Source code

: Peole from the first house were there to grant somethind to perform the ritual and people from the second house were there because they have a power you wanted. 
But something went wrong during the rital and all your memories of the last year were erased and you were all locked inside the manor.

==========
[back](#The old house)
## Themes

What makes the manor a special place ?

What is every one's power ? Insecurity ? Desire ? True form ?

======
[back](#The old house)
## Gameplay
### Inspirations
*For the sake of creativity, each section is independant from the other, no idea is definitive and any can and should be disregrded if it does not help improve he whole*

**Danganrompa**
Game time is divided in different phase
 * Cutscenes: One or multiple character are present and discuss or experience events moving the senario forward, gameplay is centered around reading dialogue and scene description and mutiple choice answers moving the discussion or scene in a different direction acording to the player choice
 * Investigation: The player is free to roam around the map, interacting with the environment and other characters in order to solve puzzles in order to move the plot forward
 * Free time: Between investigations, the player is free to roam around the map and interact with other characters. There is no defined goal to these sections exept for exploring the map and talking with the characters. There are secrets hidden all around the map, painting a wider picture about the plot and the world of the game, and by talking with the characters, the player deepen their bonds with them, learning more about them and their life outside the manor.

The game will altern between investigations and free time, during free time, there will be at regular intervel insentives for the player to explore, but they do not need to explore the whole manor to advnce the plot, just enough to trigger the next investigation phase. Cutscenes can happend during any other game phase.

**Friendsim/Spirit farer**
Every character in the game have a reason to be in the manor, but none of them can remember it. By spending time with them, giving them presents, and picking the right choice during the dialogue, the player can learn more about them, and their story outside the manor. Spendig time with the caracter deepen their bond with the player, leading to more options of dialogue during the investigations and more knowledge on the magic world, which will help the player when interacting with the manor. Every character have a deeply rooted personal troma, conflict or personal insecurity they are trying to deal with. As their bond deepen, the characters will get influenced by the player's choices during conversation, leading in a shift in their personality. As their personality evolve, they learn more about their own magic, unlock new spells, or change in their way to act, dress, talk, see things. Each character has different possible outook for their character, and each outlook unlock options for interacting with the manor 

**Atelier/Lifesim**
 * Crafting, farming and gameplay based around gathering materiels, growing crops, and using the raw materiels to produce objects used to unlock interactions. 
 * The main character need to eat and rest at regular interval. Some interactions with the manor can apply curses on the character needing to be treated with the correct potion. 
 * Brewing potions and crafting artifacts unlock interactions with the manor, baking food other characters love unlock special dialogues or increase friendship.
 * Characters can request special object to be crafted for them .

■ What to work on ■
Every line that contains the string "were" should be copied from the entries.

■ Solution ■
: Peole from the first house were there to grant somethind to perform the ritual and people from the second house were there because they have a power you wanted. 
But something went wrong during the rital and all your memories of the last year were erased and you were all locked inside the manor.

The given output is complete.